Kimi Antonelli raged at title rival George Russell after he claimed his Mercedes team-mate pushed him off the track with a “naughty” move in the Canadian Grand Prix sprint.
The Italian demanded a penalty for Russell and had to be told to “stop the radio moaning” by team principal Toto Wolff as the title battle erupted in Montreal.
Russell started from pole and led from his team-mate on lap six when the Italian, who had won the previous three races to pile the pressure on the British driver, made his move at turn one.
Antonelli moved around the outside and the pair made contact as he was forced across the grass and Russell retained the lead.
“That was very naughty. Not fair, he pushed me off,” Antonelli raged. Race engineer Peter Bonnington tried to calm him down but he continued: “That should be a penalty, I was alongside the mirror.”
Wolff stepped in, ordering his young driver to “concentrate on the racing please and not the radio moaning”.
Amid Antonelli’s rage, later in the lap he locked up as he charged inside Russell at turn eight, bumping across the grass as Lando Norris moved into second.
That is how it finished, despite a late lunge from Antonelli on Norris on the final lap as he again cut across the grass.
As Russell celebrated a win which shaves Antonelli’s lead by two points to 18, the latter was again expressing his anger on the radio, saying: “If we need to race like this, that’s good to know.”
Wolff responded: “Kimi now is not the time to talk about this. We talk about this internally and not on the radio, OK.”
A cursory handshake came between the pair at the end and Antonelli had not changed his view.
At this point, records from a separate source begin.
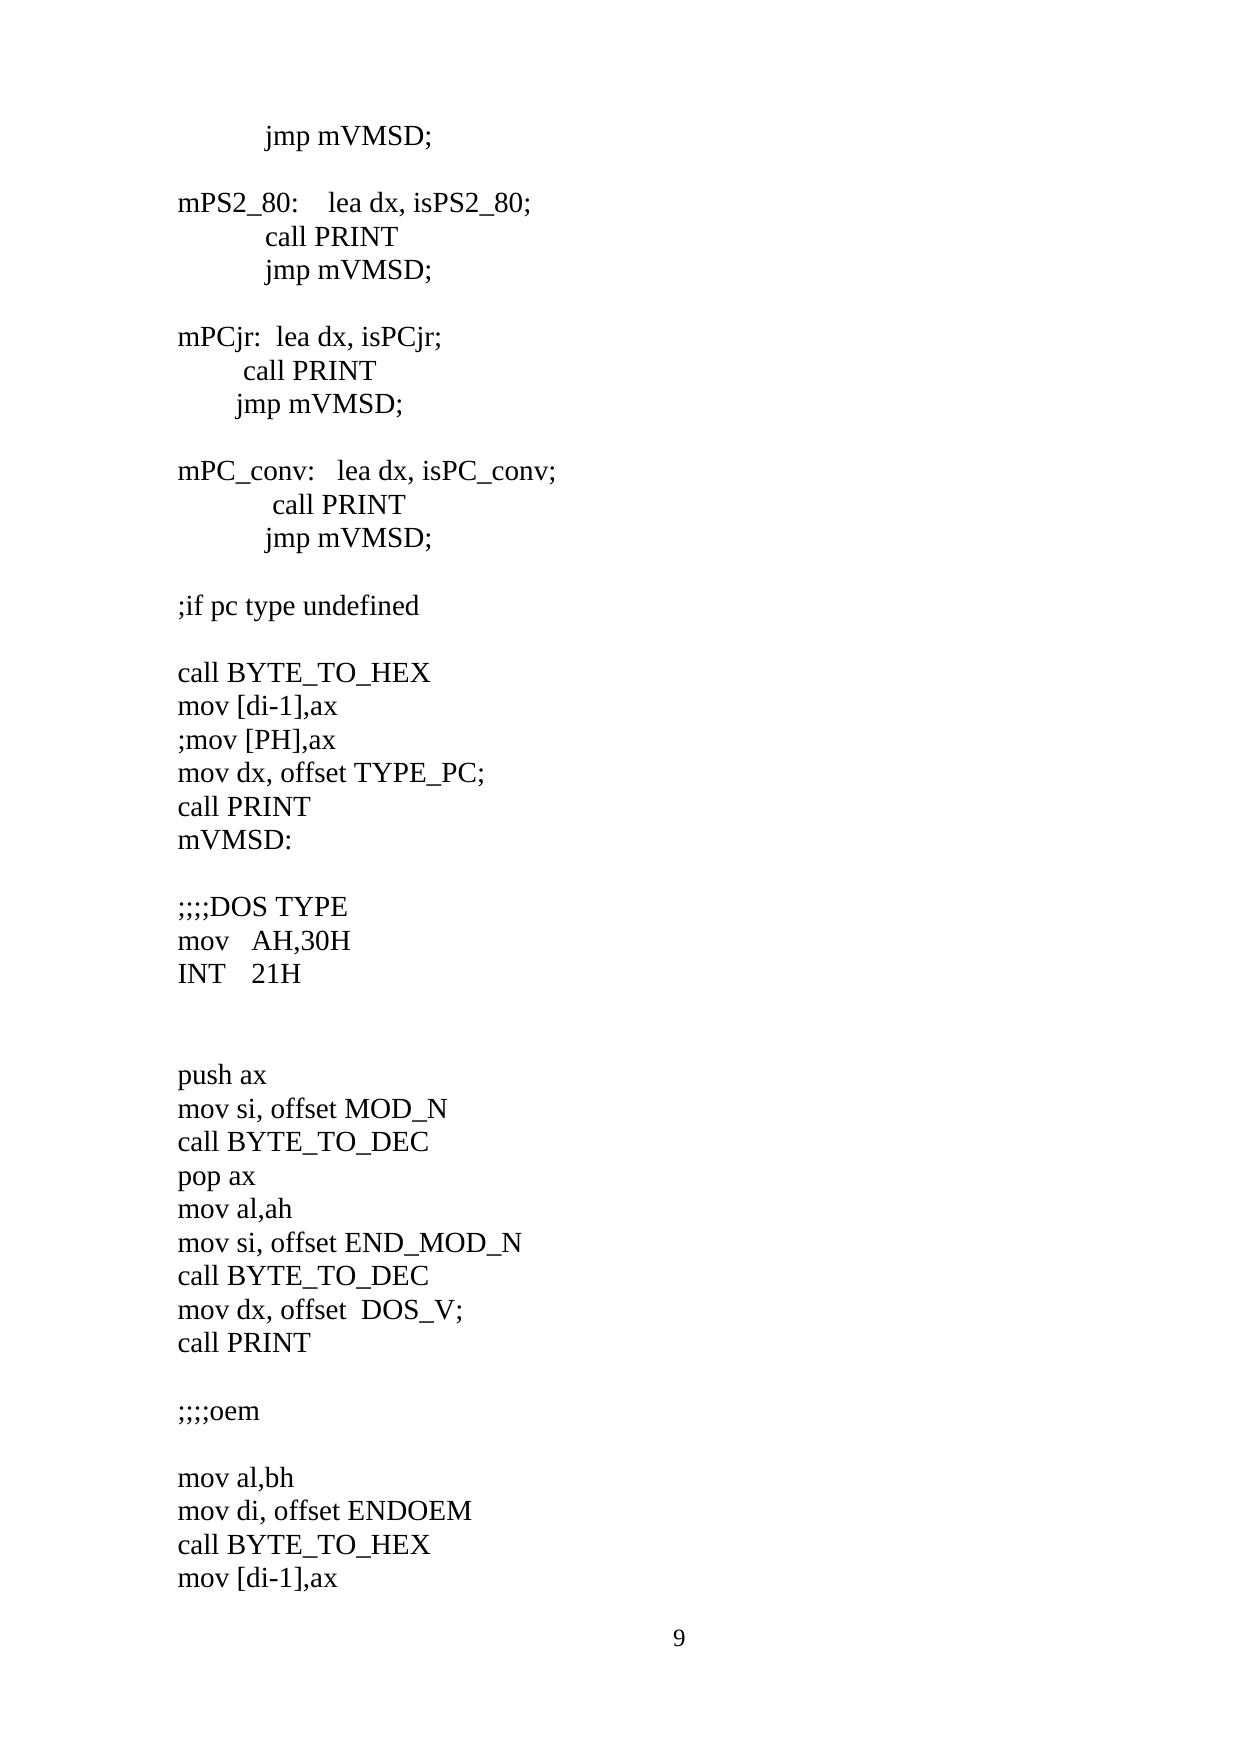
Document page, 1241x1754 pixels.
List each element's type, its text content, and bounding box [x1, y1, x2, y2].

text mov [di-1],ax [177, 688, 1181, 722]
text mov AH,30H [177, 923, 1181, 957]
text mov al,ah [177, 1191, 1181, 1225]
text jmp mVMSD; [177, 386, 1181, 420]
text call PRINT [177, 487, 1181, 521]
text ;;;;oem [177, 1393, 1181, 1426]
text call BYTE_TO_HEX [177, 1527, 1181, 1560]
text mov di, offset ENDOEM [177, 1493, 1181, 1527]
text mPCjr: lea dx, isPCjr; [177, 319, 1181, 353]
text call BYTE_TO_DEC [177, 1124, 1181, 1158]
text mov si, offset MOD_N [177, 1091, 1181, 1124]
text call PRINT [177, 789, 1181, 822]
text mPS2_80: lea dx, isPS2_80; [177, 185, 1181, 219]
text jmp mVMSD; [177, 118, 1181, 152]
text jmp mVMSD; [177, 252, 1181, 286]
text pop ax [177, 1158, 1181, 1191]
text call BYTE_TO_DEC [177, 1258, 1181, 1292]
text ;;;;DOS TYPE [177, 889, 1181, 923]
text call BYTE_TO_HEX [177, 655, 1181, 688]
text mPC_conv: lea dx, isPC_conv; [177, 453, 1181, 487]
text call PRINT [177, 1326, 1181, 1359]
text mVMSD: [177, 822, 1181, 856]
text mov al,bh [177, 1460, 1181, 1493]
text mov si, offset END_MOD_N [177, 1225, 1181, 1258]
text mov [di-1],ax [177, 1560, 1181, 1594]
text ;mov [PH],ax [177, 722, 1181, 755]
text ;if pc type undefined [177, 588, 1181, 621]
text mov dx, offset TYPE_PC; [177, 755, 1181, 789]
text mov dx, offset DOS_V; [177, 1292, 1181, 1326]
text push ax [177, 1057, 1181, 1091]
text jmp mVMSD; [177, 521, 1181, 554]
text INT 21H [177, 957, 1181, 990]
text call PRINT [177, 353, 1181, 386]
text call PRINT [177, 219, 1181, 252]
“I tried to make my move and I need to review on that because I was quite well alongside side and, yeah, got pushed off but it is what it is,” he said.
“There was definitely contact. Just need to recheck it and we will talk about it later.”
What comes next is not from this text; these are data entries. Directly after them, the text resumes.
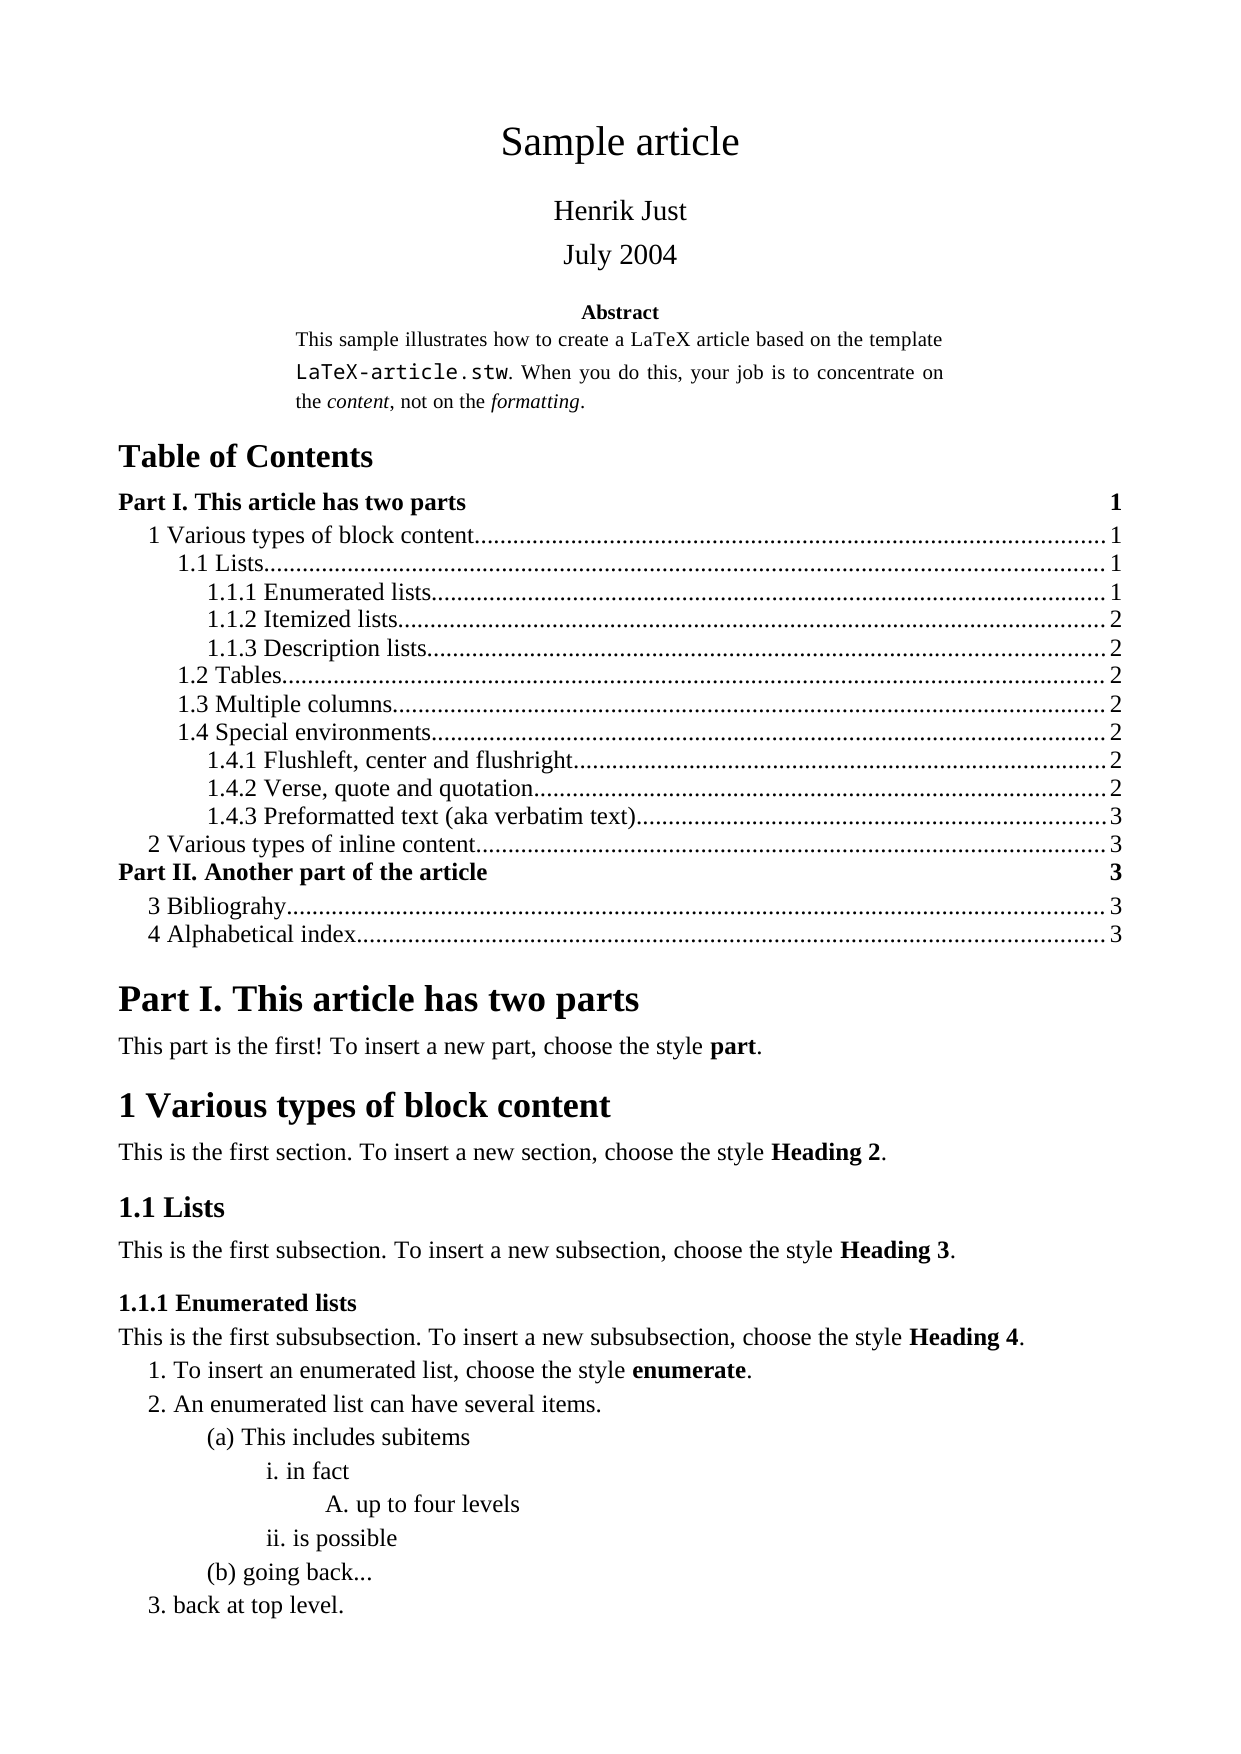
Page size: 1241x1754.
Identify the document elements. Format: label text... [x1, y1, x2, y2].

list going back... [118, 1557, 1122, 1585]
text 1.1.3 Description lists 2 [207, 633, 1122, 661]
text Part I. This article has two parts 1 [118, 487, 1122, 515]
subtitle Lists [118, 1191, 1122, 1224]
text 1.1.2 Itemized lists 2 [207, 605, 1122, 633]
text Henrik Just [118, 194, 1122, 227]
text 3 Bibliograhy 3 [148, 892, 1122, 919]
text 1.2 Tables 2 [177, 661, 1122, 689]
title Sample article [118, 118, 1122, 164]
list in fact [118, 1457, 1122, 1485]
list up to four levels [118, 1490, 1122, 1518]
text 2 Various types of inline content 3 [148, 829, 1122, 858]
text 1 Various types of block content 1 [148, 521, 1122, 549]
list This includes subitems [118, 1423, 1122, 1451]
title Abstract [295, 301, 945, 323]
list This article has two parts [118, 978, 1122, 1020]
subtitle Table of Contents [118, 438, 1122, 475]
text 1.3 Multiple columns 2 [177, 689, 1122, 717]
text This is the first section. To insert a new section, choose the style Heading 2. [118, 1138, 1122, 1166]
text 1.1 Lists 1 [177, 549, 1122, 577]
text This part is the first! To insert a new part, choose the style part. [118, 1032, 1122, 1060]
text 1.4 Special environments 2 [177, 717, 1122, 746]
text This is the first subsubsection. To insert a new subsubsection, choose the style Heading 4. [118, 1323, 1122, 1351]
text 1.4.1 Flushleft, center and flushright 2 [207, 746, 1122, 773]
text This sample illustrates how to create a LaTeX article based on the template LaTeX-article.stw. When you do this, your job is to concentrate on the content, not on the formatting. [295, 328, 945, 413]
text 1.4.3 Preformatted text (aka verbatim text) 3 [207, 802, 1122, 829]
text 4 Alphabetical index 3 [148, 919, 1122, 948]
list back at top level. [118, 1591, 1122, 1619]
list An enumerated list can have several items. [118, 1390, 1122, 1418]
text This is the first subsection. To insert a new subsection, choose the style Heading 3. [118, 1236, 1122, 1264]
text 1.4.2 Verse, quote and quotation 2 [207, 773, 1122, 802]
text 1.1.1 Enumerated lists 1 [207, 577, 1122, 605]
list To insert an enumerated list, choose the style enumerate. [118, 1356, 1122, 1384]
subtitle Enumerated lists [118, 1289, 1122, 1317]
text July 2004 [118, 238, 1122, 271]
subtitle Various types of block content [118, 1085, 1122, 1125]
list is possible [118, 1524, 1122, 1552]
text Part II. Another part of the article 3 [118, 858, 1122, 886]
As the pair sat side-by-side on the press conference sofa, Russell issued a differing view on the clash.
“I was going to close the line because that is my right to do so,” he said.
“A good, hard battle. Came out unscathed. Glad we are both sat here now, could have been something different and that is how racing should be.
“From my side I didn’t think I did anything wrong and it was not investigated. I think that says enough.”
Russell suggested that you never get overtaken around the outside of turn one in Montreal so believed he was safe.
Antonelli retorted: “I think if you are well alongside you can overtake pretty much anywhere. I agree that George was defending his position, was hard racing and we are both lucky not to crash.”
The 19-year-old again suggested what happened was not his understanding of how Mercedes want their drivers to race, adding: “We do meetings before races and that’s what we say in the room. Then we race to win.
“Probably I understood the significance of that meeting a bit differently.”
McLaren’s Oscar Piastri came home fourth, ahead of Ferrari duo Charles Leclerc and Lewis Hamilton, with Max Verstappen seventh for Red Bull.
Mercedes boss Wolff spoke to Sky Sports after the race and played down the angry reaction from Antonelli.
“We don’t want to start race five with headlines like ‘Star Wars’ or ‘this is escalating’ as it’s not,” he said. “It’s emotion and he is a young driver.
“George (Russell) would probably have done the same so we will see how we handle it.”
The battle between the Mercedes duo will resume with qualifying at 1600 local time (2100 BST).